We use ImageMagick to convert pdfs to jpgs to display them within the browser. Originally, pdf to jpg conversion was done with the RMagick gem for ruby, which was a nice api for ImageMagick. This worked fine until we started testing with pdf files containing hundreds of pages. The problem that went unnoticed until then was the amount of memory ImageMagick actually required to convert files. It was quickly gobbling up gigabytes of RAM and taking over the entire swap memory. Fortunately, we noticed this and managed to kill the process in time before our computers crashed.
After doing some research, i found a blog post at http://www.salas.com/2009/06/19/geeky-rmagick-and-memory-leaks/. This talks about the issues of using RMagick, namely the memory leaks it creates as ruby’s garbage collector doesn’t play nice with it. Upon further investigation, I found that this leak made MarkUs use 3 times as much memory as was needed for conversion. Furthermore, the post described a function designed to free memory. However due to the nature of RMagick, this meant that we would be using at least twice necessary memory used to convert the files by ImageMagick, as RMagick would save an object corresponding to an image, and create a new one for every manipulation performed on it. Thus there was always an unavoidable window after a modification and before the original image object can be destroyed to free its memory.
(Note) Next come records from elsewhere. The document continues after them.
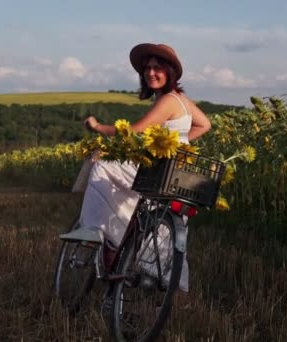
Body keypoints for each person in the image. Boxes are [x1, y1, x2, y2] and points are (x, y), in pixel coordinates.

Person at [59, 43, 212, 291]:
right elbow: (205, 125)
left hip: (161, 173)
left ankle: (93, 230)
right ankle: (127, 248)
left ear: (170, 71)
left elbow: (133, 131)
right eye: (147, 68)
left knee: (102, 162)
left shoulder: (168, 100)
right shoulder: (182, 100)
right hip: (175, 174)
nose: (150, 72)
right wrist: (175, 142)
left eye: (157, 67)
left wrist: (97, 127)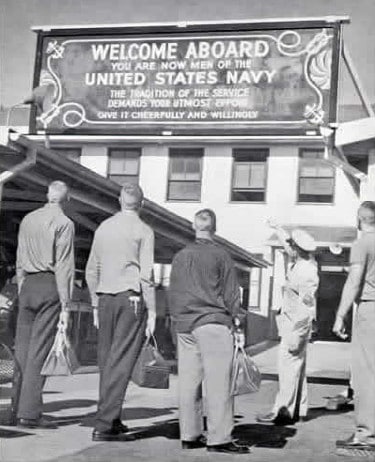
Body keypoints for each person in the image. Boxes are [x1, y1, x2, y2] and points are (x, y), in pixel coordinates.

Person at [169, 208, 250, 455]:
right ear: (214, 228)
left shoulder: (180, 256)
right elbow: (230, 293)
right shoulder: (221, 255)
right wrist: (237, 320)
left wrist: (176, 321)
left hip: (185, 325)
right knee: (219, 383)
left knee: (189, 382)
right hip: (213, 322)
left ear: (194, 227)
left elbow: (173, 291)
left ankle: (189, 435)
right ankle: (219, 438)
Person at [86, 183, 156, 442]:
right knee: (122, 359)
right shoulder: (144, 231)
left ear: (119, 200)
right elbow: (147, 275)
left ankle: (111, 417)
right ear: (143, 203)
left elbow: (91, 269)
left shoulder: (104, 228)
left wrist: (94, 303)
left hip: (105, 297)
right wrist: (153, 310)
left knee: (107, 360)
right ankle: (104, 424)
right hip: (131, 298)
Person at [14, 181, 75, 429]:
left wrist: (22, 288)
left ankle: (14, 407)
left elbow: (19, 259)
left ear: (47, 195)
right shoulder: (65, 224)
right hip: (50, 286)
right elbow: (63, 266)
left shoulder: (28, 219)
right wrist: (66, 305)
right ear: (66, 199)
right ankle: (29, 413)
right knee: (40, 351)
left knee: (22, 351)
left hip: (27, 285)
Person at [257, 221, 318, 425]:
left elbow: (307, 305)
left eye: (292, 244)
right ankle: (299, 409)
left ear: (298, 249)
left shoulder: (306, 272)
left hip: (296, 326)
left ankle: (283, 411)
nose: (289, 246)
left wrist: (299, 333)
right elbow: (288, 247)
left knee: (288, 369)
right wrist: (279, 230)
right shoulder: (301, 263)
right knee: (296, 368)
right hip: (292, 323)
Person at [333, 201, 375, 451]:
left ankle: (367, 434)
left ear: (359, 219)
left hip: (371, 309)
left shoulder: (362, 244)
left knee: (366, 374)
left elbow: (354, 281)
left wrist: (340, 315)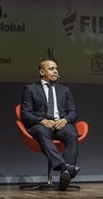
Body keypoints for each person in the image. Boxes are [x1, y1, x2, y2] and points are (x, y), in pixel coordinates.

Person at [20, 59, 80, 191]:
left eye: (56, 68)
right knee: (41, 132)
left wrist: (64, 120)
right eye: (51, 69)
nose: (55, 71)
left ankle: (66, 175)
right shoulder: (31, 89)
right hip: (41, 125)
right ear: (42, 72)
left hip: (60, 125)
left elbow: (73, 112)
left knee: (72, 133)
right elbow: (25, 114)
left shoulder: (64, 90)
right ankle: (65, 168)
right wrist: (42, 121)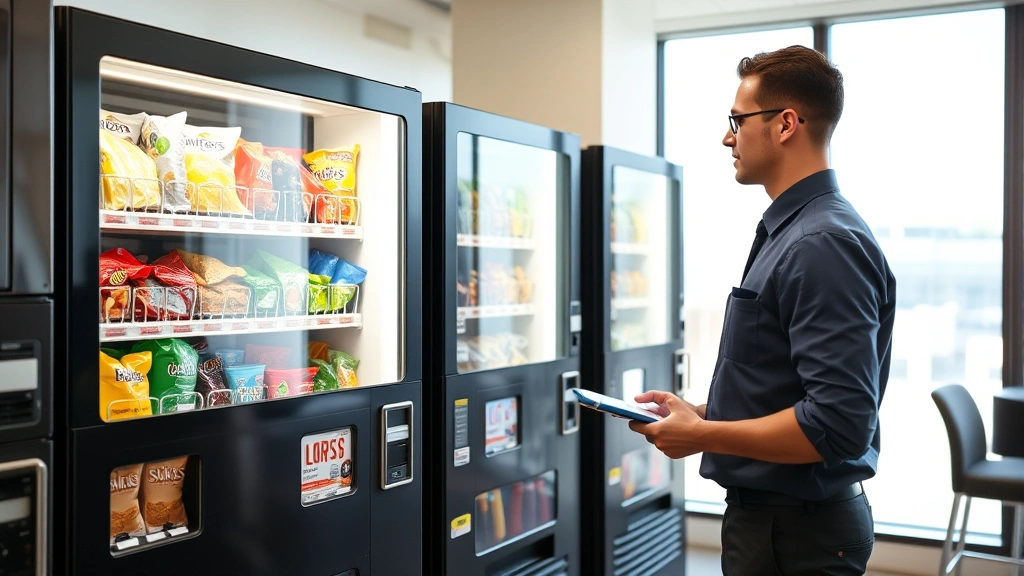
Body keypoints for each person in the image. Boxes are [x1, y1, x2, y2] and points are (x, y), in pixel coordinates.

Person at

As a result, I have opted for issuing a direct call to ImageMagick’s convert function via ruby. This is a much better alternative, as it performs all the modifications in one line. The memory use issue still wasn’t solved here though. After more digging I found this formula on ImageMagick’s site http://www.imagemagick.org/script/advanced-unix-installation.php
Memory use = (5 * Quantum Depth * Rows * Columns) / 8
Where Rows and Columns were the size of the pdf file, and quantum depth was a setting configured at the pre-compilation phase of ImageMagick. It was impractical to reduce the quantum depth for several reasons. Firstly, having to recompile ImageMagick would not be very fun, especially since this would have to be done for every server MarkUs is hosted on. Secondly, picture quality would be severely compromised, as quantum depth is responsible for the number of colours in the image (setting it to 8 would impose a 256 colour restriction and we live in 2010 now…). Lastly, the quantum depth was currently set at 16, and its minimal value was 8. All that extra headache would only cut memory use in half, and still not prevent malicious users from crashing server simply by using a pdf file twice as big.
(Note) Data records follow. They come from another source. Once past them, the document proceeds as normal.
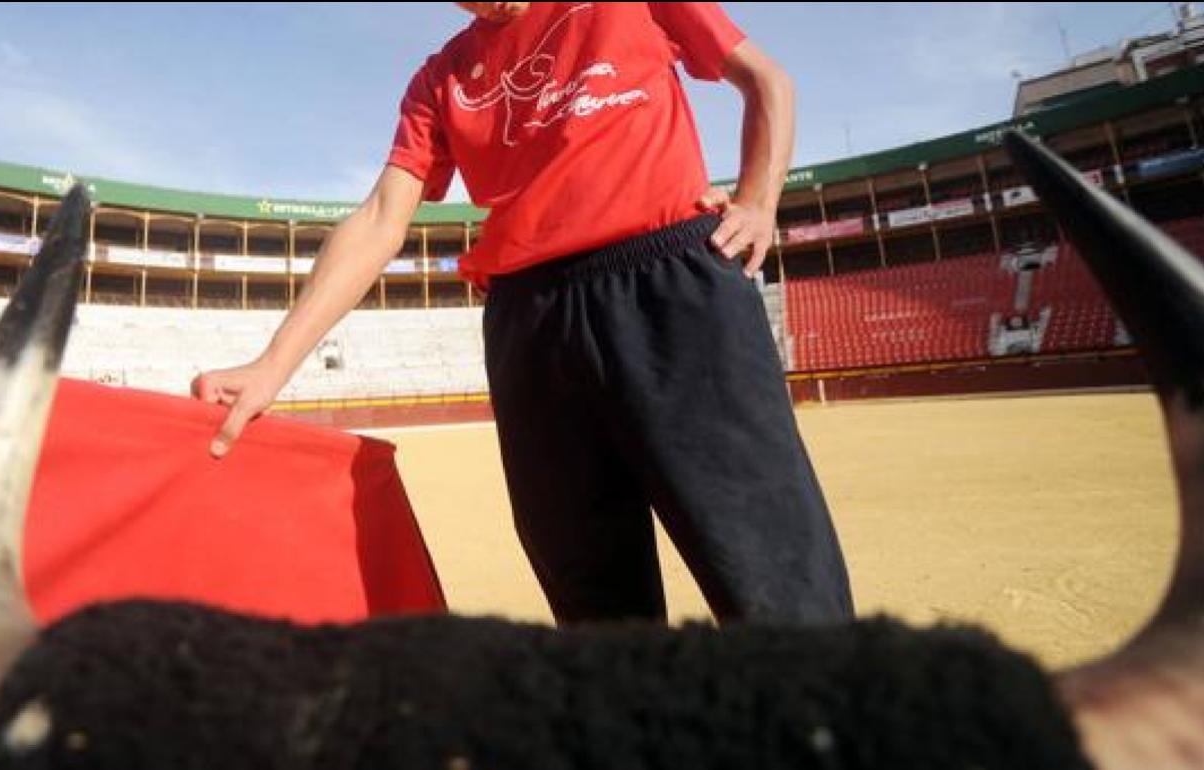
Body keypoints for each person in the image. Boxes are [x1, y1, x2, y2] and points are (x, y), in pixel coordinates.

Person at [192, 1, 853, 627]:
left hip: (670, 289)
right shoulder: (440, 76)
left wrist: (757, 201)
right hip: (529, 325)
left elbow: (766, 81)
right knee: (592, 599)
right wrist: (272, 365)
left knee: (774, 574)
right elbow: (379, 218)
After more headaches, (I blame myself for them, as the solution should have been so obvious) I took a close look at all the optional arguments the convert command takes. The -limit option was exactly what I was looking for – being responsible developers, the ImageMagick team knew of its heavy memory requirements and created a solution for cases just like ours. The documentation can be found here http://www.imagemagick.org/script/command-line-options.php#limit. Essentially, this option allowed me to limit the amount of memory that the convert command was allowed to use. Now, instead of eating up all the server’s RAM and swap, convert gets all the memory it needs from the hard disk, where space is not an issue anymore.
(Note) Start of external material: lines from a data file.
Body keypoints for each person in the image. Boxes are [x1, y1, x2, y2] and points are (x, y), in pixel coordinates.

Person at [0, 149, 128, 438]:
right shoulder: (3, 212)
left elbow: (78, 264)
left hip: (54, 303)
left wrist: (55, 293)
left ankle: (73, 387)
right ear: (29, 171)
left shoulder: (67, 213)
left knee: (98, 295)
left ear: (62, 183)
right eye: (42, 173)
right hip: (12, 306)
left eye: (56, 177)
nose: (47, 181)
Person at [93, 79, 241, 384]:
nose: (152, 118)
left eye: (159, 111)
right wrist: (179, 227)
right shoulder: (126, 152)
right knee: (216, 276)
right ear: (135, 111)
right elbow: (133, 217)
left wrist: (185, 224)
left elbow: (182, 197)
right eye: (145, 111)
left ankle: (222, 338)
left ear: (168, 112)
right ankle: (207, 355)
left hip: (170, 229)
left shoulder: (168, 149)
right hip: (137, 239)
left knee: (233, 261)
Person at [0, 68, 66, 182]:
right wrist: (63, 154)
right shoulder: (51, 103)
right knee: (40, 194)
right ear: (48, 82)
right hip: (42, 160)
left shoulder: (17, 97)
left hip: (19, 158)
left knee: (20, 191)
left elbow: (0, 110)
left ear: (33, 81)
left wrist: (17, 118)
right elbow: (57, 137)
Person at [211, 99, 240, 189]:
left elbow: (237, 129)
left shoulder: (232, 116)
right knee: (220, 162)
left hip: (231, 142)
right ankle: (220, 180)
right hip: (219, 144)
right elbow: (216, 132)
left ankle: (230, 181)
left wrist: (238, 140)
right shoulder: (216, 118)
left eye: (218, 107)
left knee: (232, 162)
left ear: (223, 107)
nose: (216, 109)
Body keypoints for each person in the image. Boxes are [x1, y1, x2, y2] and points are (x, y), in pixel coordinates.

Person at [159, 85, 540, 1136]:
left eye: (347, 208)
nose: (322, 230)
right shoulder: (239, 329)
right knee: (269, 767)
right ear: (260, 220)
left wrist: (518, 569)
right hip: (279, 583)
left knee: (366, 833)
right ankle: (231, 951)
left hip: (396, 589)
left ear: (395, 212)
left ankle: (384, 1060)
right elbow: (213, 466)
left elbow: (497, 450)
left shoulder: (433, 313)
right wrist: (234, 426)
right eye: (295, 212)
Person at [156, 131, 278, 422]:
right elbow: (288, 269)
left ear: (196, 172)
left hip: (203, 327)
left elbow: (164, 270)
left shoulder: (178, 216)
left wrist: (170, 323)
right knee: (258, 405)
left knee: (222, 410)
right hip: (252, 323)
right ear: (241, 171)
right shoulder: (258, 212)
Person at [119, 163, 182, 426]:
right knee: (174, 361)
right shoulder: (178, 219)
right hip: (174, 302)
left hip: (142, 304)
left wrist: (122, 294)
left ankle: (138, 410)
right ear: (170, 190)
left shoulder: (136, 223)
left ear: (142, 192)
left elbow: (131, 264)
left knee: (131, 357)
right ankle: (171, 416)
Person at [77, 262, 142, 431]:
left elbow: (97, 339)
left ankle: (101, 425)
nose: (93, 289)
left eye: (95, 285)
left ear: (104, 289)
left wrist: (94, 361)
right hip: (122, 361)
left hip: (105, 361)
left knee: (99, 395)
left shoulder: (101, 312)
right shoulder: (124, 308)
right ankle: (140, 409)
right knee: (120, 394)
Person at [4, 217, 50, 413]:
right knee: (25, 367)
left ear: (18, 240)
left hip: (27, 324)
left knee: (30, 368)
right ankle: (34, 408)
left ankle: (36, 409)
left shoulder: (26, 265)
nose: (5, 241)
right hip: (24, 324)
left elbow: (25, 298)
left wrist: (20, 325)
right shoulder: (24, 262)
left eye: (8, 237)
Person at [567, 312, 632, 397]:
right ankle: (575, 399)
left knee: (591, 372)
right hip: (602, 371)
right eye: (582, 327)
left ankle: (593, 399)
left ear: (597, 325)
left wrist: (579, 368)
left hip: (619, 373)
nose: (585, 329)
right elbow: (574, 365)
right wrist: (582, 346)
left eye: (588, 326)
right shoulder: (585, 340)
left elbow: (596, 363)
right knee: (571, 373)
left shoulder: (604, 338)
The downside of course, is significantly slower conversion times when the hard disk is used. To counteract this, I have added an option in the markus configuration that will allow sysadmins to set the amount of RAM they want to be accessible by ImageMagick. We found that 100 megabytes will take care of most conversion needs, and should be enough to convert a 10 page US letter sized pdf, and the hard disk only needs to kick in for those extra big files.
This post is meant to be a guide to anyone who decides to tinker with the pdf conversion system in the future, as well as aiding admins in the (highly unlikely…. hopefully) case something goes wrong.